10.3.2 Object Detection Overview

Image classification can only answer:
- What is this image roughly about?
But many real-world tasks need a more specific question:
What is in the image, and where is it?
That is the core of object detection.
Learning Objectives
- Understand the difference between object detection and image classification
- Understand the three key elements: bounding boxes, classes, and confidence scores
- Build intuition for core metrics like IoU through a runnable example
- Connect the detection task with later YOLO / hands-on detection practice
First, build a mental map
If you just finished image classification, you can think of this section as:
- Classification solves “what is the main thing in the whole image?”
- Detection starts solving “what is each object in the image, and where is it?”
So detection is not “just adding a box” — it changes:
- What the model outputs
- What we evaluate
- The types of errors we care about
For beginners, the best way to understand object detection is not to memorize models first, but to clearly see the task structure:
So the detection task is naturally more complex than classification, because it does all of the following at the same time:
- Classification
- Localization
- Multi-object filtering
What exactly does object detection do?
A detection task usually outputs:
- Class
- Bounding box location
- Confidence score
For example:
- In a street scene, there may be two cars and one pedestrian
- The model needs to mark the location of each object
That is much more complex than classifying the whole image.
What should you remember first when learning this section?
The most important things to remember first are:
- Detection is not judging the whole image; it is judging multiple objects
- Each object needs at least three things: class, location, and confidence
- Many later model differences are really variations around these three things
Why is the “three-element” view the most important one here?
Because almost all detection models are ultimately organized around these three things:
- Class
- Box
- Confidence
You can think of detection output in a very simple way:
“I think there is some object here, it is probably around here, and this is how confident I am.”
Why isn’t an image classification model enough?
Because the same image may contain:
- Multiple objects
- Objects of different sizes
- Objects at different locations
Image classification gives only one label for the whole image, so it cannot express this information.
A more beginner-friendly way to judge a vision problem
When you see a vision problem in the future, ask:
- Does the whole image need only one answer?
- Or does each object in the image need to be found separately?
If it is the latter, then it is already beyond the scope of a standard classification task.
Let’s look at a minimal IoU example
IoU is a very core concept in detection, because it answers:
- How well do the predicted box and the ground-truth box overlap?
def iou(box_a, box_b):
ax1, ay1, ax2, ay2 = box_a
bx1, by1, bx2, by2 = box_b
inter_x1 = max(ax1, bx1)
inter_y1 = max(ay1, by1)
inter_x2 = min(ax2, bx2)
inter_y2 = min(ay2, by2)
inter_w = max(0, inter_x2 - inter_x1)
inter_h = max(0, inter_y2 - inter_y1)
inter_area = inter_w * inter_h
area_a = (ax2 - ax1) * (ay2 - ay1)
area_b = (bx2 - bx1) * (by2 - by1)
union = area_a + area_b - inter_area
return inter_area / union if union > 0 else 0.0
gt_box = (10, 10, 30, 30)
pred_box = (15, 15, 32, 32)
print("IoU =", round(iou(gt_box, pred_box), 4))
Expected output:
IoU = 0.4849
This means the two boxes overlap by less than half of their combined area.
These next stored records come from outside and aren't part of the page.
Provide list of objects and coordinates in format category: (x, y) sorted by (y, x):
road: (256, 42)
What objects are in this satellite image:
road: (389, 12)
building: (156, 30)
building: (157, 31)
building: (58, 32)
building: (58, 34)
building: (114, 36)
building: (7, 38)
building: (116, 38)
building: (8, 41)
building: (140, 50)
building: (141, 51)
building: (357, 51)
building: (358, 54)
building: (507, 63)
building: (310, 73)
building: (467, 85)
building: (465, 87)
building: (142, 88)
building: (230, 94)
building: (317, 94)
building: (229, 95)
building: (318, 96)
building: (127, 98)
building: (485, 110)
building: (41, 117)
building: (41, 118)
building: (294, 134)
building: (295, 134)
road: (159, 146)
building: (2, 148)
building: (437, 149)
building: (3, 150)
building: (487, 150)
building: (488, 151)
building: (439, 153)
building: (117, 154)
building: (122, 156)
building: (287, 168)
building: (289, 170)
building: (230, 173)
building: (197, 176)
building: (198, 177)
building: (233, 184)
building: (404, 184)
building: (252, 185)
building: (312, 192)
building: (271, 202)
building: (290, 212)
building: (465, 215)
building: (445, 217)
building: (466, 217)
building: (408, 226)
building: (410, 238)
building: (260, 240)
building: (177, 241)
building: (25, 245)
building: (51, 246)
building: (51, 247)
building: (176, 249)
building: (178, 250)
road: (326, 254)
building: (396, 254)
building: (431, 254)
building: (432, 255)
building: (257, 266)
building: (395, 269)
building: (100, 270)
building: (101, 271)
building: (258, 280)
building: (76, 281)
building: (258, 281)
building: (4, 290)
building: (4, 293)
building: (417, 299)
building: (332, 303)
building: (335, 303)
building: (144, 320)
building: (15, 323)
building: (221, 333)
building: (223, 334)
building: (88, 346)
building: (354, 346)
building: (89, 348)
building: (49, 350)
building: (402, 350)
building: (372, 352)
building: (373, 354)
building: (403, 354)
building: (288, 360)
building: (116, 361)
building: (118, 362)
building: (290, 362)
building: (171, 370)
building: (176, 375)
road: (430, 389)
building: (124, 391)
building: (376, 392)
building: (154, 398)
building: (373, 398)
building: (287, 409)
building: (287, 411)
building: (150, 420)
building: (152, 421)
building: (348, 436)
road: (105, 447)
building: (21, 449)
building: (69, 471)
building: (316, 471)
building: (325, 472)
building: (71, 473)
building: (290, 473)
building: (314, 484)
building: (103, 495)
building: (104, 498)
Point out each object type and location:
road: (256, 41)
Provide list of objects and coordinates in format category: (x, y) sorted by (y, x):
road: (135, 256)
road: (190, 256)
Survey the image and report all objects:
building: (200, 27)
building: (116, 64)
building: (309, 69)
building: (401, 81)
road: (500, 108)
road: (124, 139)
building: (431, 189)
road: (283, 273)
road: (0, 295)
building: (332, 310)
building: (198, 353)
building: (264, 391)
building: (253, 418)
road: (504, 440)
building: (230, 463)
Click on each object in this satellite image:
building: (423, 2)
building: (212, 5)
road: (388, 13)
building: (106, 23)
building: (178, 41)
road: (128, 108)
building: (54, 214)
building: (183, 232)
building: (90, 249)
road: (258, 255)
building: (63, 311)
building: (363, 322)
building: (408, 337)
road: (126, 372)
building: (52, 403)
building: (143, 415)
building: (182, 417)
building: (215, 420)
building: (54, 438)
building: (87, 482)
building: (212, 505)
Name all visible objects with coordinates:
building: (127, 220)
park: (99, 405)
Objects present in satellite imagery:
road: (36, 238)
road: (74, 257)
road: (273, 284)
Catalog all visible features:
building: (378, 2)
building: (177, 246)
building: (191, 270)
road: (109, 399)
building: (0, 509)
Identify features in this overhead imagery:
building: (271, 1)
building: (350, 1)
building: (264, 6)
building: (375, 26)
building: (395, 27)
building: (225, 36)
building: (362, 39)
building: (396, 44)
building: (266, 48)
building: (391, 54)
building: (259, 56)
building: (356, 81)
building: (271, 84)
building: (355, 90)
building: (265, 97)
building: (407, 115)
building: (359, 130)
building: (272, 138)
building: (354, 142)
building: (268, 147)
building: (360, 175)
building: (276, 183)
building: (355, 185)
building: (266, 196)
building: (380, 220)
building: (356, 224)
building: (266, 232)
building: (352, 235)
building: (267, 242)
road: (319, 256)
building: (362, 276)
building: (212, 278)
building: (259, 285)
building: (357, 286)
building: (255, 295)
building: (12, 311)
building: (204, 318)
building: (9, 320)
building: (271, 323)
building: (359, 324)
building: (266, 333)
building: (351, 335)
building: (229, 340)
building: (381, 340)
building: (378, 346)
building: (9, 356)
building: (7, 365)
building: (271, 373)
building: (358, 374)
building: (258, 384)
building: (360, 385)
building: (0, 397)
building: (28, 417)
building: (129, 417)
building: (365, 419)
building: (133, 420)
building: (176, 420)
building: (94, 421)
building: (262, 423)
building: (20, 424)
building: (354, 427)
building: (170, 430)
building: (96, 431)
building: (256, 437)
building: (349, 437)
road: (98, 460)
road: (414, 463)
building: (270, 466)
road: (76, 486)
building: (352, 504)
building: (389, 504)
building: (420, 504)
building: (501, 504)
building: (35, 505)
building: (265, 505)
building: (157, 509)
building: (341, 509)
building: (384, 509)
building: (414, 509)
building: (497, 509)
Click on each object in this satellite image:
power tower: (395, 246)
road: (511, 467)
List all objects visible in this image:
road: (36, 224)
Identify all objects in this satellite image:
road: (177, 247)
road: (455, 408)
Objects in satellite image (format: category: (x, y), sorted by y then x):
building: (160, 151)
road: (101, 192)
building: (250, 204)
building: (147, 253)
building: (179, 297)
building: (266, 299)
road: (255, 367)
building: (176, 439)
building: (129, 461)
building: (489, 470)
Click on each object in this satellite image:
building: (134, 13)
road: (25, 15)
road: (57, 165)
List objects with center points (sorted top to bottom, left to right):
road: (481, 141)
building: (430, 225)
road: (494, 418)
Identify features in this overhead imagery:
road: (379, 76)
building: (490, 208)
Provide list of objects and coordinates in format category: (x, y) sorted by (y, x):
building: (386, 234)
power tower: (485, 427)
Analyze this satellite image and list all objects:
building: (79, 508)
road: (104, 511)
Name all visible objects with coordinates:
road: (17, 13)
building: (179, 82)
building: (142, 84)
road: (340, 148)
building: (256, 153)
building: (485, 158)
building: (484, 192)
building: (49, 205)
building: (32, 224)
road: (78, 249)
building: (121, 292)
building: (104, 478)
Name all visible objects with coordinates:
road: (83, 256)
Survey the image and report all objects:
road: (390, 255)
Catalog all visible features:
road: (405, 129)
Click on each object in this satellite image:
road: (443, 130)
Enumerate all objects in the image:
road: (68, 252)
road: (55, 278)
In a real detector, whether this counts as a correct match depends on the IoU threshold you choose, such as 0.5 or 0.75.
Why is this metric so important?
Because detection is not only about “did we find the object?” It also asks:
- Is the box accurate?
The most important thing to remember about IoU is not the formula, but “overlap quality”
When you first learn detection, don’t start by memorizing the coordinate formula for intersection over union. Instead, remember this:
- IoU is essentially measuring how well the predicted box overlaps with the ground-truth box
This will help you understand many later concepts:
- Positive/negative sample matching
- NMS
- mAP
When you first learn detection, which three concepts should you remember first?
When you first encounter object detection, the most important concepts to remember are:
-
Bounding boxes The model does not just answer “there is a car,” but also “where is the car?”
-
IoU Used to measure how well the predicted box overlaps with the ground-truth box.
-
Multi-object scenes A single image usually contains more than one object, so duplicate boxes, occlusion, and overlap all become issues.
Why is detection naturally more like a “system problem”?
Because in the end, you often need to handle not just one box, but a set of boxes:
- Which boxes should be kept?
- Which boxes are duplicates?
- Which boxes have scores that are too low and should be filtered out?
That is also why detection has a clear post-processing stage from very early on.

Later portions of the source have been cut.